The better question, as opposed to “how is the new job going?” is “what are you learning at your new job?” In response to this question, my mind immediately beings to assemble lists of skill sets: learning to write invoices, to use Excel, Outlook, Lotus Notes, AS400, the Wiley Portal. . . . Yet, if I stop and consider a fuller, more complete answer, I am also learning that old habits die hard. I am observing many little idiosyncrasies from my former “life” creep into this new Office Life, even where they don’t belong.
For one thing, I type like a pianist. This is not just to say that I hold my hands like a pianist rather than a typist, but rather that when inputting information into the computer, in instances where the average person might use a left click or a drop-down menu, I almost always use a keyboard shortcut. In fact, I have combined right-hand mouse work and left-hand key strokes to such a degree that they work in concert, almost like the pedal on a piano works in concert with both hands on the keyboard—independently and with a completely different motion, but toward the same goal. It’s quite fascinating to observe this in myself and one which I only discovered one day when I realized how differently Damian and I went about the same copy/cut/paste tasks. We were moving information between Excel and Word, and he would always use the left-click functions, whereas I only ever highlighted information with the mouse and then used my hands on the keyboard to do the rest. I wonder if hands know how to miss an instrument.

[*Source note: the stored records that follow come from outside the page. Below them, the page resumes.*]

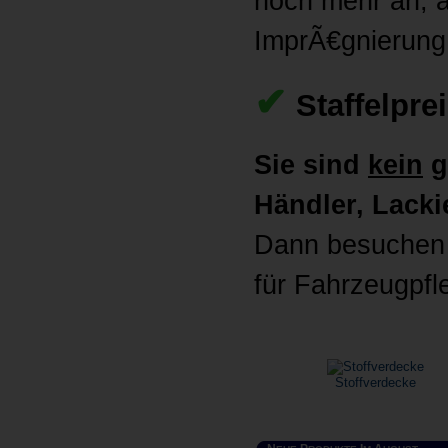
noch mehr an, al
ImprÃ€gnierung
✔
Staffelpre
Sie sind
kein
g
Händler, Lackie
Dann besuchen 
für Fahrzeugpfl
Stoffverdecke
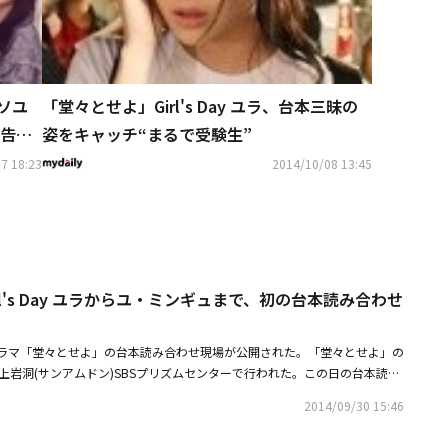
・ソユ
「堂々とせよ」Girl's Day ユラ、台本三昧の
告映
姿をキャッチ“まるで受験生”
7 18:23
2014/10/08 13:45
l's Day ユラからユ・ミンギュまで、初の台本読み合わせ
ミニドラマ「堂々とせよ」の台本読み合わせ現場が公開された。「堂々とせよ」の
上岩洞(サンアムドン)SBSプリズムセンターで行われた。この日の台本読み
Dayのユラ、ユ・ミンギュ、シン・ソユル、キョン・ミリなどの出演者やスタッフ
2014/09/30 15:46
覚悟を決めた。初めて主演を務めるユラは、最初は多少緊張した様子だった
入り込み、愛らしく溌剌としたホン・ハラのキャラクターを表現した。シ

Another habit I am finding hard to break is my inclination to cite every piece of information I provide. Every time one of my bosses, or an Editor-in-Chief, or anyone, really, asks me a question that I must research the answer to, I have to resist the impulse to direct them back to the websites and the individual people from whom I garnered the answers. Initially I thought sending them directly to the sources may be a good idea, but then I realized that they don’t want me to waste their time. All they want is the answer to their question. If they ask me later how I found out, I should keep track of my sources for my own sake, so I can “prove it.” However, people in the “working world” don’t generally need an email with an attached bibliography. That’s for academia, and despite how closely I am working with academia—since I am working on neuroscience journals and current protocols, both of which involve professors throughout the world—I am still immersed in the Business, with Business People.
The last habit I am having trouble overcoming is my tendency to try to finish assignments before they are due. Usually, this would not seem like a bad quality. After all, it is never good to fall behind schedule, and what better way to avoid falling behind schedule than to complete all tasks ahead of schedule? However, in the working world, or at least in the publishing world, information changes to rapidly that in order to offer the most up-to-date figures on any report, one must create the report as close to when it is due as possible. This creates all kinds of stress for me, since I have never been the kind of student to write term papers 24 hours before they are due. I prefer to begin months ahead of time, to wade through the material, to create outlines and drafts, and to copyedit and proofread right up until a week beforehand, when I breathe a sigh of relief and hand the thing in so I can go study for some other test.
Now, I am multitasking all over the place, with everyone’s calendar layered on top of my own calendar, and I can’t even check things off, because they aren’t allowed to even be started until such-and-such a date for fear of having outdated information show up on the report. “What sort of life is this?” the student in me asks. “You didn’t sign up for this sort of stress!” But then again, no one asks me to stay until 8p.m. any evening to finish that last story or get that last piece of copy to print, so I shouldn’t complain. If I don’t get home until 9 or 10p.m., it’s because I was out with the Harriers running team or playing volleyball at the Chelsea public gym. Like I said, old habits die hard.